> [Exercise goal]: In full and without alteration, copy the listing.

> [Entries supplied]:
============================================================
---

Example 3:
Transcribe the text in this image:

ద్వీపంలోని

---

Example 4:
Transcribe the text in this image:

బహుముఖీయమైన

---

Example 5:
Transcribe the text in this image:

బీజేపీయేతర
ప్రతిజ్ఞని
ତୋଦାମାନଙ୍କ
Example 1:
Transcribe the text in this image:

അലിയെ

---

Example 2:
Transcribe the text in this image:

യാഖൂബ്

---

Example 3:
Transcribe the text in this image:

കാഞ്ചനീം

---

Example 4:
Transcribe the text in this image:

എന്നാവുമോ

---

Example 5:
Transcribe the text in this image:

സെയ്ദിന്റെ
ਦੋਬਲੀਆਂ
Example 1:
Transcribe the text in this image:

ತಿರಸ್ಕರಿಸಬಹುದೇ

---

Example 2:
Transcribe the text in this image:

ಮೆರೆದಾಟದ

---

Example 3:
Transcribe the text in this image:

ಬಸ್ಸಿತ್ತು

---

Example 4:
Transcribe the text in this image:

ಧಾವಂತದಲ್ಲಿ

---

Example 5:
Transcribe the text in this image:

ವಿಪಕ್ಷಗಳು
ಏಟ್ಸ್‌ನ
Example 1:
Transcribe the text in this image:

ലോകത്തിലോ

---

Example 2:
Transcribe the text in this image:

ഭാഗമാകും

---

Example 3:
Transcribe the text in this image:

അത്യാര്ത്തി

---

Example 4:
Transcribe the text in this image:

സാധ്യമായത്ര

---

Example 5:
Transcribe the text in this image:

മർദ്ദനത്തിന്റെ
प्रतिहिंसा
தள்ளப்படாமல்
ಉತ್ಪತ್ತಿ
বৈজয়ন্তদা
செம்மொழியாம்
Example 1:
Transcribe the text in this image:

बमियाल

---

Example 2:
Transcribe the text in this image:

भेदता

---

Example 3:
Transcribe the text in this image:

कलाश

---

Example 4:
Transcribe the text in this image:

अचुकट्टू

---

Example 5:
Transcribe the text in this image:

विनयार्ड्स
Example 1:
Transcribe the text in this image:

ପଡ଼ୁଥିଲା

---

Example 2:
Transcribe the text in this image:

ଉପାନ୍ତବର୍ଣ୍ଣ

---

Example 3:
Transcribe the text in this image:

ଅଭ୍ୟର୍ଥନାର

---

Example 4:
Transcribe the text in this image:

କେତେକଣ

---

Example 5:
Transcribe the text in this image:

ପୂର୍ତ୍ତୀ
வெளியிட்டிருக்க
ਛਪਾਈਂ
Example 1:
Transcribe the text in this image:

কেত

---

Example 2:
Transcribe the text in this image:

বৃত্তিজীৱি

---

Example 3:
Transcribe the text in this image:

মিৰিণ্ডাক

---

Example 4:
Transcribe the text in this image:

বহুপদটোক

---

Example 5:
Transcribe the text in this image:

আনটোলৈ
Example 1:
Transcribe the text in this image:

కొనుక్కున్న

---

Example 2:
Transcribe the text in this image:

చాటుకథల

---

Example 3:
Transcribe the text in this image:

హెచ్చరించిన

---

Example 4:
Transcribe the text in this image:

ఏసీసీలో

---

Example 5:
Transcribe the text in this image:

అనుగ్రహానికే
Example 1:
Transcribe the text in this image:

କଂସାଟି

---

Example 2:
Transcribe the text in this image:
============================================================
> [Response below]:
---

Example 3:
Transcribe the text in this image:

ద్వీపంలోని

---

Example 4:
Transcribe the text in this image:

బహుముఖీయమైన

---

Example 5:
Transcribe the text in this image:

బీజేపీయేతర
ప్రతిజ్ఞని
ତୋଦାମାନଙ୍କ
Example 1:
Transcribe the text in this image:

അലിയെ

---

Example 2:
Transcribe the text in this image:

യാഖൂബ്

---

Example 3:
Transcribe the text in this image:

കാഞ്ചനീം

---

Example 4:
Transcribe the text in this image:

എന്നാവുമോ

---

Example 5:
Transcribe the text in this image:

സെയ്ദിന്റെ
ਦੋਬਲੀਆਂ
Example 1:
Transcribe the text in this image:

ತಿರಸ್ಕರಿಸಬಹುದೇ

---

Example 2:
Transcribe the text in this image:

ಮೆರೆದಾಟದ

---

Example 3:
Transcribe the text in this image:

ಬಸ್ಸಿತ್ತು

---

Example 4:
Transcribe the text in this image:

ಧಾವಂತದಲ್ಲಿ

---

Example 5:
Transcribe the text in this image:

ವಿಪಕ್ಷಗಳು
ಏಟ್ಸ್‌ನ
Example 1:
Transcribe the text in this image:

ലോകത്തിലോ

---

Example 2:
Transcribe the text in this image:

ഭാഗമാകും

---

Example 3:
Transcribe the text in this image:

അത്യാര്ത്തി

---

Example 4:
Transcribe the text in this image:

സാധ്യമായത്ര

---

Example 5:
Transcribe the text in this image:

മർദ്ദനത്തിന്റെ
प्रतिहिंसा
தள்ளப்படாமல்
ಉತ್ಪತ್ತಿ
বৈজয়ন্তদা
செம்மொழியாம்
Example 1:
Transcribe the text in this image:

बमियाल

---

Example 2:
Transcribe the text in this image:

भेदता

---

Example 3:
Transcribe the text in this image:

कलाश

---

Example 4:
Transcribe the text in this image:

अचुकट्टू

---

Example 5:
Transcribe the text in this image:

विनयार्ड्स
Example 1:
Transcribe the text in this image:

ପଡ଼ୁଥିଲା

---

Example 2:
Transcribe the text in this image:

ଉପାନ୍ତବର୍ଣ୍ଣ

---

Example 3:
Transcribe the text in this image:

ଅଭ୍ୟର୍ଥନାର

---

Example 4:
Transcribe the text in this image:

କେତେକଣ

---

Example 5:
Transcribe the text in this image:

ପୂର୍ତ୍ତୀ
வெளியிட்டிருக்க
ਛਪਾਈਂ
Example 1:
Transcribe the text in this image:

কেত

---

Example 2:
Transcribe the text in this image:

বৃত্তিজীৱি

---

Example 3:
Transcribe the text in this image:

মিৰিণ্ডাক

---

Example 4:
Transcribe the text in this image:

বহুপদটোক

---

Example 5:
Transcribe the text in this image:

আনটোলৈ
Example 1:
Transcribe the text in this image:

కొనుక్కున్న

---

Example 2:
Transcribe the text in this image:

చాటుకథల

---

Example 3:
Transcribe the text in this image:

హెచ్చరించిన

---

Example 4:
Transcribe the text in this image:

ఏసీసీలో

---

Example 5:
Transcribe the text in this image:

అనుగ్రహానికే
Example 1:
Transcribe the text in this image:

କଂସାଟି

---

Example 2:
Transcribe the text in this image:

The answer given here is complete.